A moment just as I have described happened only a few weeks ago. I had a friend over for dinner and she brought her kids. It was like any other night and we were all having a great time. She has a daughter slightly older than Cole and a son, just a bit older than Xander. Well, in the aftermath of dinner as we were all sitting around visiting. Before we knew it, the ottoman turned into a race track and Cole was playing with her little boy, racing cars and trains and airplanes around and around. It was a beautiful thing to watch. They were both having such a good time. After my friend headed home that night and I was getting the kids upstairs for bed, Cole asked if her little boy could come over to play again and although I had felt a tiny bit of sadness while I was watching them play, his question took me over the edge. Just like that, I was brought back to that place of loss and grief over the idea of the family I was supposed to have. 

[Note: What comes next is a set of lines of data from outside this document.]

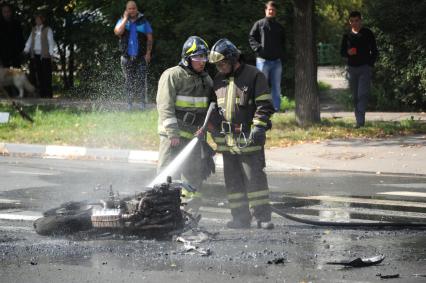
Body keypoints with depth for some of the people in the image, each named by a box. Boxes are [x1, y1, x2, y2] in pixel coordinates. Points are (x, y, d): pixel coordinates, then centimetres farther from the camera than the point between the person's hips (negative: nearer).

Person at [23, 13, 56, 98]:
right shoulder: (34, 29, 16)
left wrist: (51, 52, -12)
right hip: (35, 55, 5)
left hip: (44, 56, -5)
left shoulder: (47, 29, 0)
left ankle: (48, 94, -5)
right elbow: (30, 40, 15)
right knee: (38, 74, 2)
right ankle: (41, 93, 5)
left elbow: (51, 41, -4)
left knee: (46, 74, -6)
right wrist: (26, 50, 2)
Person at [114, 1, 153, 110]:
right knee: (129, 80, 5)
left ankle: (142, 102, -4)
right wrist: (125, 19, -9)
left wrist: (148, 53, -5)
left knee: (141, 80, -8)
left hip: (141, 57, -1)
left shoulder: (143, 22, 6)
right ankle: (129, 103, 11)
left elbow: (149, 38, 5)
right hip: (127, 57, 1)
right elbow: (117, 32, -13)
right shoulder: (122, 21, 8)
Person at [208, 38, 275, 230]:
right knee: (233, 181, 7)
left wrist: (259, 127, -16)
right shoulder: (218, 80, 15)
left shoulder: (254, 76, -4)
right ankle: (241, 217, 12)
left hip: (249, 139, -6)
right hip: (226, 140, 6)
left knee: (255, 178, -7)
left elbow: (265, 105, -7)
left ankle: (263, 216, -3)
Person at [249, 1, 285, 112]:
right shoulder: (259, 24, 2)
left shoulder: (279, 27, 15)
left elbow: (283, 42, 26)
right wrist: (258, 48, -12)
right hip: (263, 60, -4)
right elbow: (251, 38, 1)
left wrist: (281, 52, 11)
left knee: (276, 86, 7)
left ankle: (276, 108, 12)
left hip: (276, 61, 4)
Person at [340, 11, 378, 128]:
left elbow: (374, 51, 6)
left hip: (365, 67, -4)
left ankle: (361, 121, -21)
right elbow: (342, 52, 13)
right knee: (355, 96, 5)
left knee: (362, 94, -15)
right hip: (352, 69, 4)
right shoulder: (347, 36, 10)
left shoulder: (367, 33, 3)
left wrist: (370, 64, -5)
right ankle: (358, 120, 11)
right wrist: (348, 53, -9)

Xander will be 2 in about 6 weeks and sometimes it kills me that he isn't yet able to play with his brother like I had imagined brothers playing at this age. When I was pregnant with him and found out we would be having another boy, I was so ecstatic. Picturing the trouble he and Cole would get into and the relationship they would have. And although I am so thankful for the relationship they do have, because it is stronger than I could ever describe, I still struggle with the idea of what could have been. 

Today a mother on my MWS group was at a low point with her daughter's struggles and I found myself offering supportive advice and encouragement. Because that is what we do. When we're at a low point, a time when we sometimes wish we had had that other child, we share our struggles and then we rally around each other and remind one another of the wonderful gifts that are our children. And it helps to be the one pointing out all of their strengths. It also helps to know that we aren't alone and those times of loss sneak up on each of us and it's ok. 

So, I want to take a moment to thank all of you. My friends, family, MWS family, everyone for all the support and understanding that you have shown us on our journey and continue to show us. Life isn't easy for any of us, but if we remind ourselves to slow down and enjoy the beauty in our surroundings and the simple things in life, then Xander will have taught us all a lesson. Probably the most important we will ever learn.